The Manchester Arena bombing and a string of other attacks by Islamist and far-right extremists in 2017 have focused minds about how best to confront the threat of radicalisation.
The government is due to lay out its new counter-terrorism plan within weeks. Officials have indicated that it will include plans for tougher sentencing, while keeping a controversial programme designed to identify and deal with potential extremists, Prevent, at the heart of its plans.
The programme first came to prominence after the attacks on the UK transport network in 2005 and its supporters say that the programme has identified and prevented some 150 radicalised British youngsters from travelling to Syria.
Since 2015, schools, nurseries and other institutions have been legally obliged to look for warning signs sparking concerns within Muslim communities that it has been used as a state spying tool.

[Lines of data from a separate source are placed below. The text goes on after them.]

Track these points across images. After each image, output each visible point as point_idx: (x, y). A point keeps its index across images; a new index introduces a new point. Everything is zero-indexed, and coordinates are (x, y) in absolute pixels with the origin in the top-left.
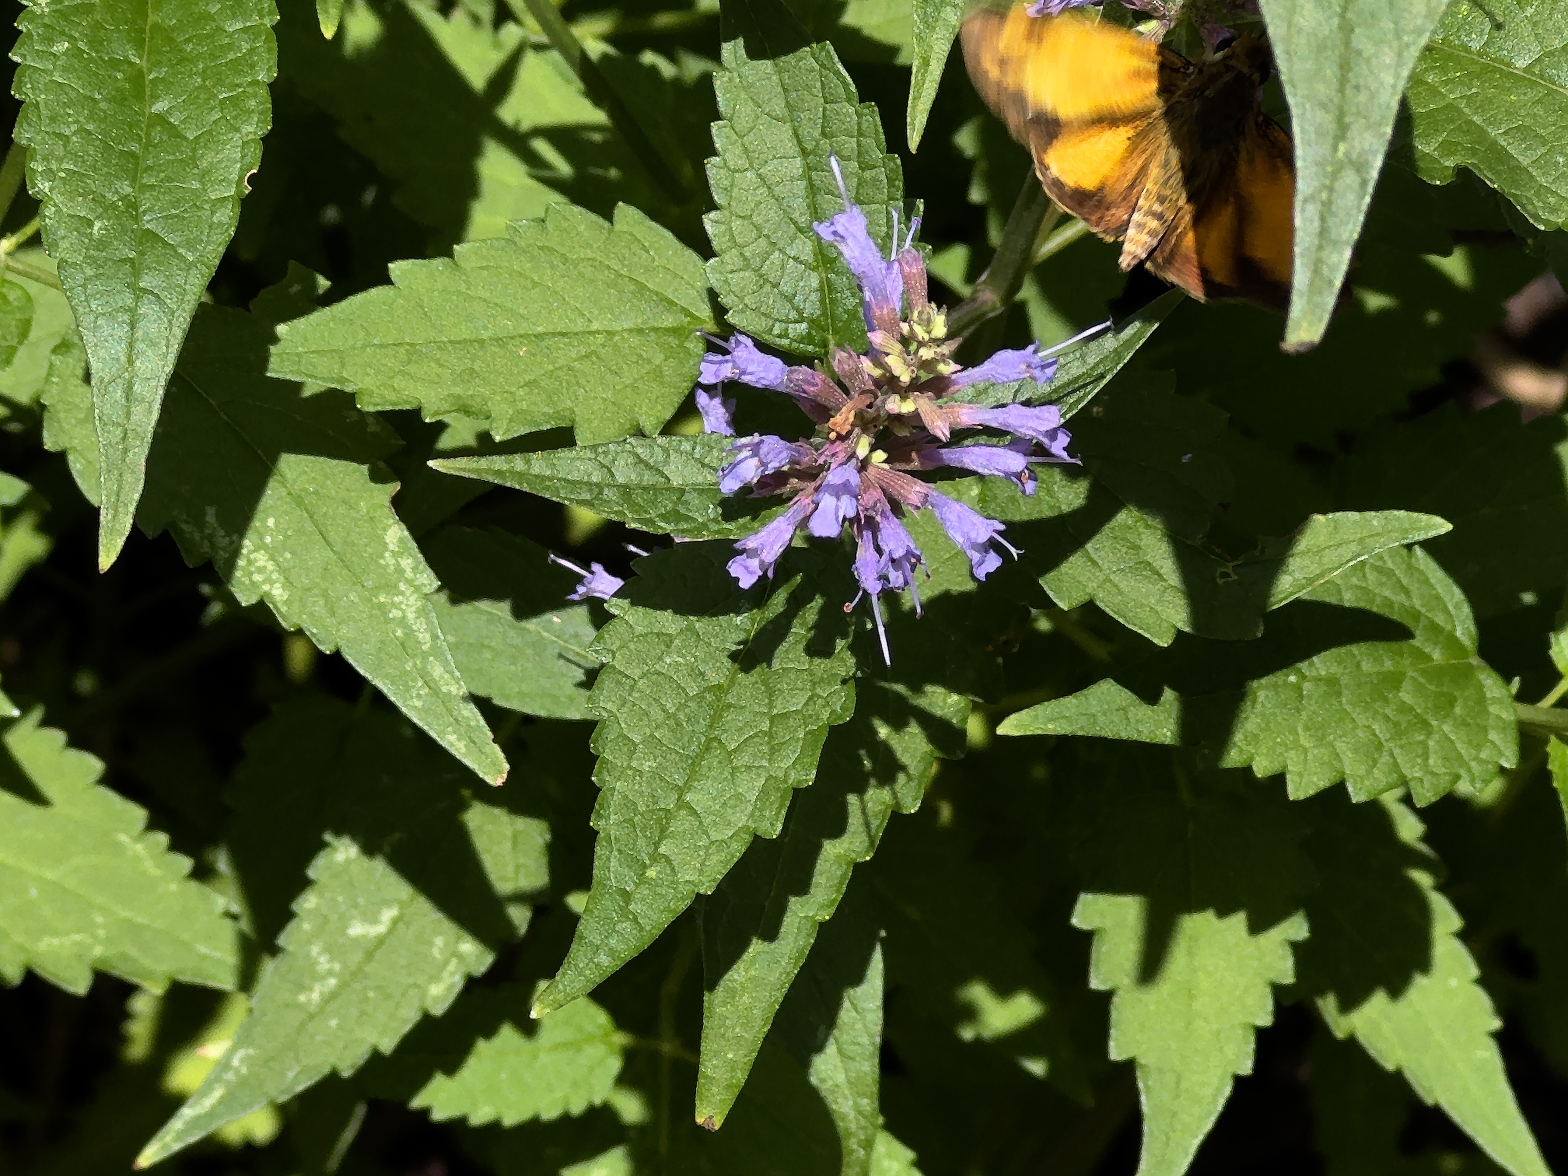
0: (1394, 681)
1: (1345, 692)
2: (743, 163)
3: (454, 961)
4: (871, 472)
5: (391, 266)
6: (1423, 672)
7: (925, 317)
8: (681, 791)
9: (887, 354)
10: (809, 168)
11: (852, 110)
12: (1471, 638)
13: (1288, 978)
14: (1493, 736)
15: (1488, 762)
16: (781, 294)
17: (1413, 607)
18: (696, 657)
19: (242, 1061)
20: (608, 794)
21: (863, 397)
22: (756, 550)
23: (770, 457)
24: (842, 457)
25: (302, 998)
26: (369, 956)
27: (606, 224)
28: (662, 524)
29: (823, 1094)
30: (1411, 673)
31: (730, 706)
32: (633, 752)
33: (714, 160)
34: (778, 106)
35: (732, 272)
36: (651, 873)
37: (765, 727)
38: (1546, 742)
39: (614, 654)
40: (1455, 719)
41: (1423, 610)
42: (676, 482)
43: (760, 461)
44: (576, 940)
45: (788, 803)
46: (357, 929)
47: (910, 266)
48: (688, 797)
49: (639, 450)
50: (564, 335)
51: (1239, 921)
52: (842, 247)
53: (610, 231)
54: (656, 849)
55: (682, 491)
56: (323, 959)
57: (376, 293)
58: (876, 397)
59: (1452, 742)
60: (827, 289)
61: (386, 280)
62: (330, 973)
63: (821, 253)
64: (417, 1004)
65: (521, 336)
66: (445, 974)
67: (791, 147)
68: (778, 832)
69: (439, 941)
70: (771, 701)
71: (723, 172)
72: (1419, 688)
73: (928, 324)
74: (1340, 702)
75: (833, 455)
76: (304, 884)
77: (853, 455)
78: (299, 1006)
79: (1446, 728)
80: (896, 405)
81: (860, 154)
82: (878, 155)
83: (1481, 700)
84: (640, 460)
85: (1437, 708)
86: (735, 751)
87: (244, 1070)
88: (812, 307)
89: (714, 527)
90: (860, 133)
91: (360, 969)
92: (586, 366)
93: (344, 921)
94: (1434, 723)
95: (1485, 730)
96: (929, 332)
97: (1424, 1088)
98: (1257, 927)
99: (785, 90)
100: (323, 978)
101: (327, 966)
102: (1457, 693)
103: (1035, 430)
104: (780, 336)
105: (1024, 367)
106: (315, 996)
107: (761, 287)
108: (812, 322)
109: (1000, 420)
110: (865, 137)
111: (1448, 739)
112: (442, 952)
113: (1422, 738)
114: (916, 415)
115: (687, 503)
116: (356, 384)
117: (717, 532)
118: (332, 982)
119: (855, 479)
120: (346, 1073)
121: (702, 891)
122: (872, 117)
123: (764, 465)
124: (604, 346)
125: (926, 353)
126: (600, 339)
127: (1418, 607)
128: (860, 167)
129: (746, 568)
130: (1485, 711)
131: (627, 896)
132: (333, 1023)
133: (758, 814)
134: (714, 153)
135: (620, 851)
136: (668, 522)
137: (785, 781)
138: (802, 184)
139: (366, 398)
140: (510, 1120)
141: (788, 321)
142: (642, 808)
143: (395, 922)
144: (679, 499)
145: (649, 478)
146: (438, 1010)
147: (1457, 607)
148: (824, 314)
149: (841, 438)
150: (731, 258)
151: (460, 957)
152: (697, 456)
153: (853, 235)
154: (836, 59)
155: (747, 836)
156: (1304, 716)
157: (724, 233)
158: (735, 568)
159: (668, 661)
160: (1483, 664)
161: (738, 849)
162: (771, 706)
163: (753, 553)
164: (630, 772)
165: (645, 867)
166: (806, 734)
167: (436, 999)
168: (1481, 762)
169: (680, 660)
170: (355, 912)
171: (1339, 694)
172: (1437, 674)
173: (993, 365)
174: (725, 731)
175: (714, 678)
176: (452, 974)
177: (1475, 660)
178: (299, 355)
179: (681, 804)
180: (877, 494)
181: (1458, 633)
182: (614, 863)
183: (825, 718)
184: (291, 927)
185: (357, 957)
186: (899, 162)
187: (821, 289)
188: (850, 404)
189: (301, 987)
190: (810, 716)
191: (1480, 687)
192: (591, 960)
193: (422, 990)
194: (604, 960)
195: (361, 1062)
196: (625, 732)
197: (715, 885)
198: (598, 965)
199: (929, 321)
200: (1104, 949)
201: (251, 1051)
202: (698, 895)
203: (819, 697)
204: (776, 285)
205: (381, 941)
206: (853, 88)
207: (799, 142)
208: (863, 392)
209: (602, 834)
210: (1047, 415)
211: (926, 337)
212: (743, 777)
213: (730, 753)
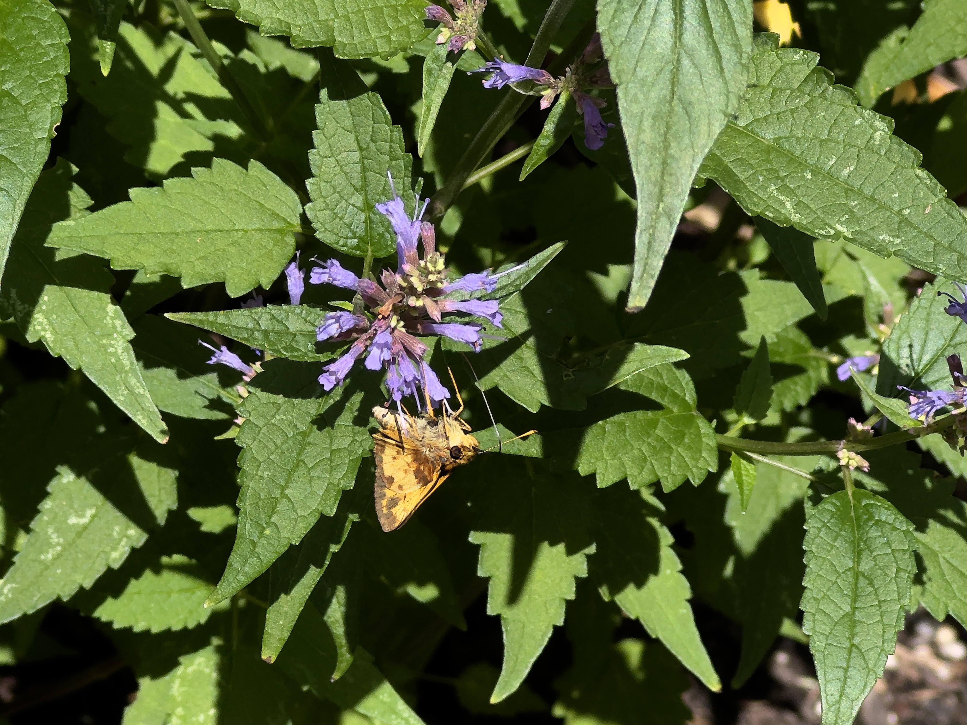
0: (654, 424)
1: (628, 430)
2: (328, 153)
3: (125, 539)
4: (396, 333)
5: (130, 190)
6: (669, 419)
7: (434, 260)
8: (283, 489)
9: (412, 276)
10: (363, 158)
11: (388, 128)
12: (694, 400)
13: (584, 574)
14: (704, 454)
15: (701, 469)
16: (345, 223)
17: (663, 384)
18: (292, 417)
19: (9, 590)
20: (246, 488)
21: (397, 297)
22: (335, 372)
23: (345, 324)
24: (384, 328)
25: (42, 557)
26: (79, 534)
27: (244, 171)
28: (285, 353)
29: (328, 624)
30: (662, 420)
31: (309, 443)
32: (259, 466)
33: (313, 151)
34: (348, 123)
35: (319, 211)
36: (267, 532)
37: (328, 455)
38: (730, 455)
39: (250, 413)
40: (685, 445)
41: (669, 386)
42: (292, 329)
43: (340, 325)
44: (228, 567)
45: (339, 498)
46: (73, 520)
47: (427, 232)
48: (287, 491)
49: (273, 312)
50: (221, 231)
51: (561, 548)
52: (391, 219)
53: (246, 175)
54: (270, 519)
55: (295, 335)
56: (54, 536)
57: (122, 205)
58: (404, 298)
59: (683, 457)
60: (369, 221)
61: (127, 198)
62: (58, 544)
63: (367, 203)
64: (104, 562)
65: (198, 231)
66: (120, 546)
67: (355, 146)
68: (334, 513)
69: (117, 528)
70: (331, 442)
71: (317, 157)
72: (666, 428)
73: (435, 263)
74: (625, 436)
75: (380, 327)
76: (45, 494)
77: (390, 326)
78: (41, 562)
79: (679, 449)
80: (413, 301)
81: (391, 152)
82: (400, 153)
83: (699, 435)
84: (273, 317)
85: (675, 439)
86: (312, 467)
87: (10, 596)
88: (360, 232)
89: (310, 354)
90: (391, 141)
91: (74, 541)
92: (233, 250)
93: (66, 516)
94: (674, 447)
95: (700, 452)
96: (435, 267)
97: (651, 629)
98: (571, 551)
99: (353, 116)
100: (53, 546)
101: (56, 540)
102: (686, 431)
103: (485, 313)
104: (343, 246)
105: (480, 283)
106: (50, 556)
107: (335, 219)
108: (360, 238)
109: (467, 308)
110: (394, 143)
111: (681, 455)
112: (119, 534)
113: (667, 455)
114: (424, 308)
115: (296, 341)
116: (110, 255)
117: (313, 358)
118: (59, 548)
119: (390, 340)
120: (65, 599)
121: (293, 543)
122: (398, 133)
123: (341, 327)
124: (241, 238)
125: (432, 278)
126: (240, 234)
127: (666, 382)
128: (390, 159)
129: (328, 380)
130: (701, 440)
131: (254, 544)
132: (59, 571)
133: (323, 502)
134: (313, 147)
135: (251, 519)
136: (287, 352)
137: (338, 486)
138: (359, 167)
139: (116, 263)
140: (155, 630)
141: (347, 238)
142: (262, 497)
143: (93, 517)
144: (293, 339)
145: (278, 328)
146: (116, 566)
147: (687, 384)
148: (367, 235)
149: (384, 318)
150: (319, 203)
151: (128, 537)
152: (303, 316)
153: (397, 212)
154: (381, 101)
155: (317, 514)
156: (606, 443)
157: (316, 189)
158: (322, 379)
159: (278, 418)
160: (700, 415)
161: (313, 521)
162: (331, 444)
163: (332, 373)
164: (257, 477)
165: (264, 528)
166: (350, 461)
167: (115, 560)
168: (697, 467)
169: (284, 418)
170: (72, 511)
171: (625, 431)
172: (675, 420)
173: (464, 282)
174: (307, 457)
175: (303, 427)
176: (124, 547)
177: (695, 413)
178: (81, 238)
179: (284, 495)
180: (400, 347)
181: (687, 398)
182: (248, 526)
183: (360, 453)
184: (37, 518)
185: (71, 536)
186: (411, 157)
187: (365, 222)
188: (390, 300)
189: (41, 552)
190: (352, 452)
191: (698, 428)
192: (235, 578)
193: (107, 554)
194: (241, 578)
195: (73, 593)
196: (255, 455)
197: (300, 540)
198: (239, 581)
199: (436, 262)
200: (486, 555)
201: (14, 585)
202: (291, 545)
203: (357, 441)
204: (341, 219)
205: (85, 527)
206: (389, 117)
207: (359, 144)
208: (397, 294)
209: (242, 510)
210: (491, 306)
211: (433, 270)
212: (316, 484)
213: (310, 469)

The mayor of Manchester, Andy Burnham, called for Prevent to be scrapped but has since softened his tone since the Manchester Arena attack and set up a commission to examine the strategy in the city.

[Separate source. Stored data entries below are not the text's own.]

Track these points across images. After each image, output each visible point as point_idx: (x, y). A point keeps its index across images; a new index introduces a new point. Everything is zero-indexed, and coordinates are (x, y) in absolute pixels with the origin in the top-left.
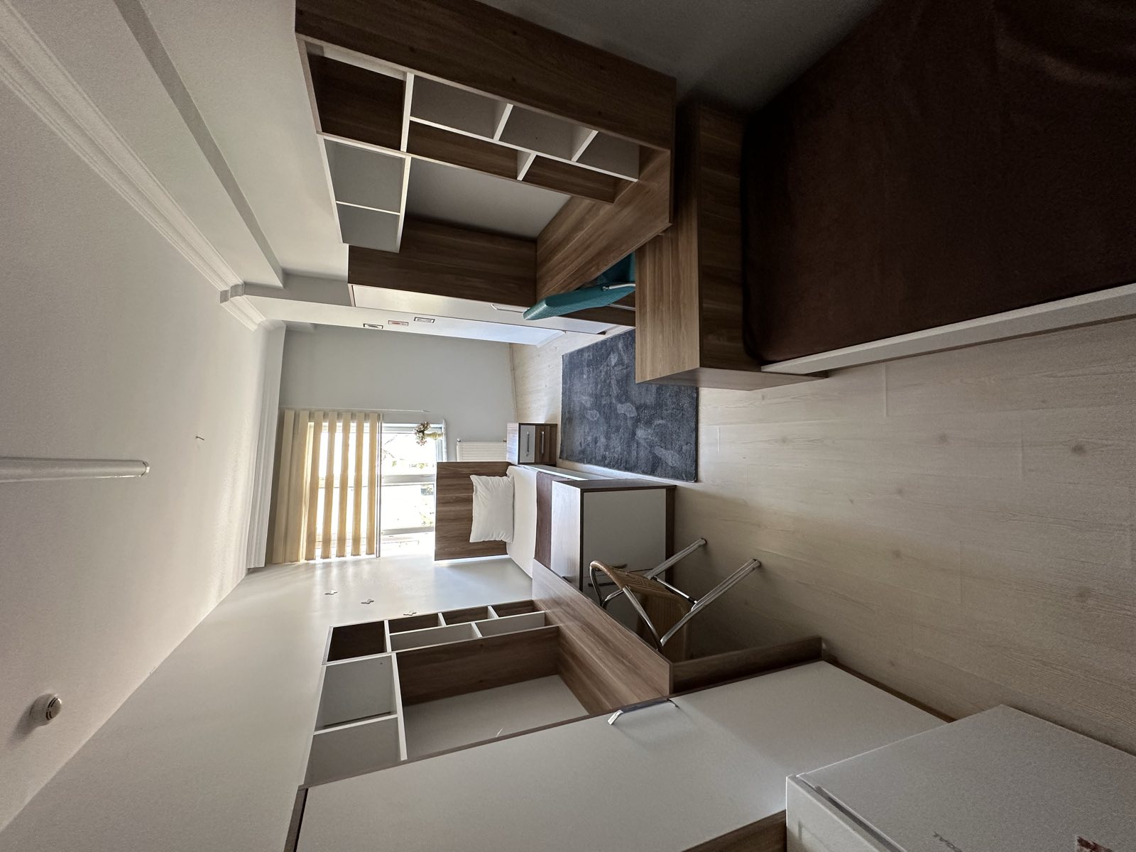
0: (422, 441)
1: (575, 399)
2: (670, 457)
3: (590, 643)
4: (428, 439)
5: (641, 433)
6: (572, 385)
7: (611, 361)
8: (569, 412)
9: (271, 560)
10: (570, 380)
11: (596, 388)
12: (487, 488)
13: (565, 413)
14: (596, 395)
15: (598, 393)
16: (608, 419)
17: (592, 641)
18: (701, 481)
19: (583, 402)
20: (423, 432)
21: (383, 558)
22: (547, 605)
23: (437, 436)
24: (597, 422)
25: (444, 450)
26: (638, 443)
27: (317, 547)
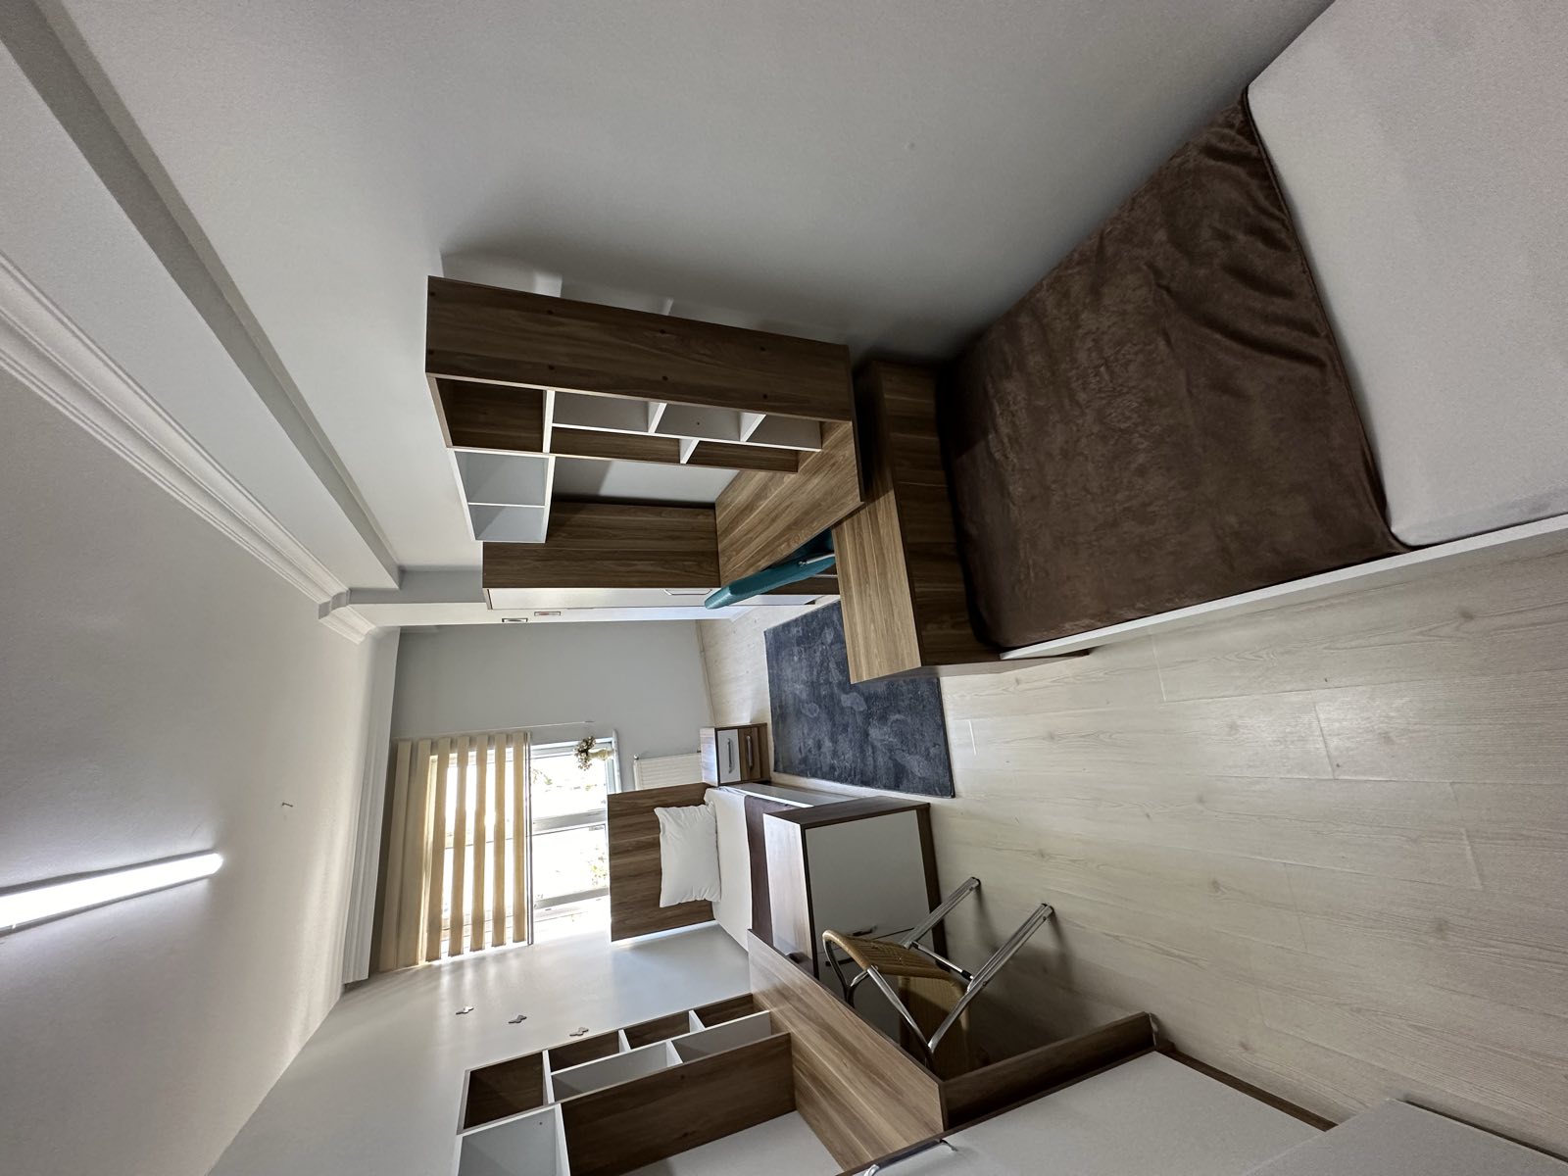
0: (585, 763)
1: (786, 689)
2: (916, 765)
3: (832, 1056)
4: (594, 761)
5: (875, 733)
6: (781, 670)
7: (825, 638)
8: (781, 707)
9: (378, 968)
10: (778, 663)
11: (812, 674)
12: (678, 824)
13: (775, 709)
14: (812, 682)
15: (815, 680)
16: (831, 716)
17: (837, 1055)
18: (960, 796)
19: (798, 692)
20: (586, 751)
21: (538, 945)
22: (772, 1001)
23: (606, 756)
24: (816, 720)
25: (617, 774)
26: (874, 747)
27: (442, 939)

In Manchester, community worker Ismael Lea South said the process of grooming young people to join extremist groups has become “more covert and less blatant”.
Although the flow of extremists to Syria has ended, others are heading instead to join Al Shabab in East Africa and a few to Abu Sayyaf in the Philippines, he claimed.

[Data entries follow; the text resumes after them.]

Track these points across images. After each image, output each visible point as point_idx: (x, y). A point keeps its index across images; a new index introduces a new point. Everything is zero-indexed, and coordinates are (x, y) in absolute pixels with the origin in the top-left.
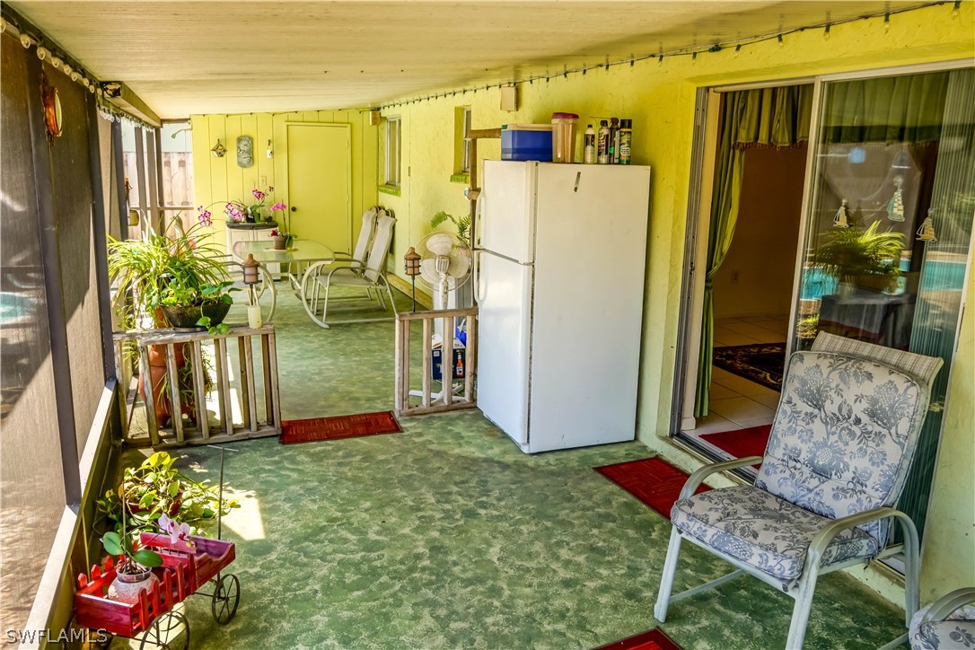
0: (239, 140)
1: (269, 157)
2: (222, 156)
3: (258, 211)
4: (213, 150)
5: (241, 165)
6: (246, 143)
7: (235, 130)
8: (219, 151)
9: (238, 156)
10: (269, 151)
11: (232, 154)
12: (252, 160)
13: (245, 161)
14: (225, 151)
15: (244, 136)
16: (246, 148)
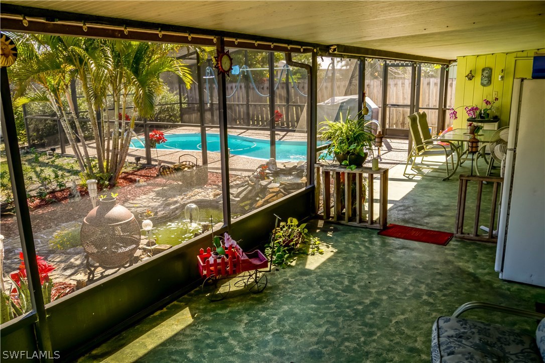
0: (483, 70)
1: (500, 80)
2: (471, 80)
3: (487, 112)
4: (466, 76)
5: (482, 84)
6: (487, 72)
7: (482, 64)
8: (469, 77)
9: (482, 80)
10: (500, 76)
11: (478, 79)
12: (490, 82)
13: (485, 83)
14: (473, 77)
15: (487, 68)
16: (487, 75)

He says that cuts to youth services in Manchester – where budgets have been slashed by a third since 2010 - have meant there are few places that vulnerable youngsters can openly discuss politics and conflict.
“Mosques always have a banner: no politics allowed in here. The extremists come to pray, and they wait outside,” said Mr Lea South. “They see people who are new and just learning, and they say come to my house for dinner. And that’s where it starts.”
Mr Lea South, director of the Salam community project, last received Prevent funding in 2011 and works with mosques in Manchester who do not want to be involved with the state’s programme.
One unidentified mosque has recognised the problem of radicalisation beyond its gates and is running an outreach programme to engage with young people on the streets, said Dr Ajmal Hussain of Manchester University. He is working on a €5 million study funded by the European Union on youth radicalisation.
Researchers on the four-year project are spending days with vulnerable young people in 13 countries, working out how their everyday experiences push some towards violence.
The method will allow researchers to come up with new ideas to tackle extremism in Britain. “That’s the million-dollar question: can we map the trajectory and profile,” said Dr Hussain. “But that’s impossible, as it’s a shifting profile.”
At the gym, Mr Travis makes no distinction between the people and the backgrounds who come to his gym.
He points to a painted sign on the wall that demands respect for the gym, its users and the wider community. “When kids come into our gym they have a five second interview,” he said. “Can you do those things on the wall? If they can’t they’re asked to leave.
“We’re giving them an alternative to what is endemic in this area and replacing that with another gang affiliation - to the gym. But you won’t see our gang driving flash cars and doing things out the back of the car aren’t quite legal.”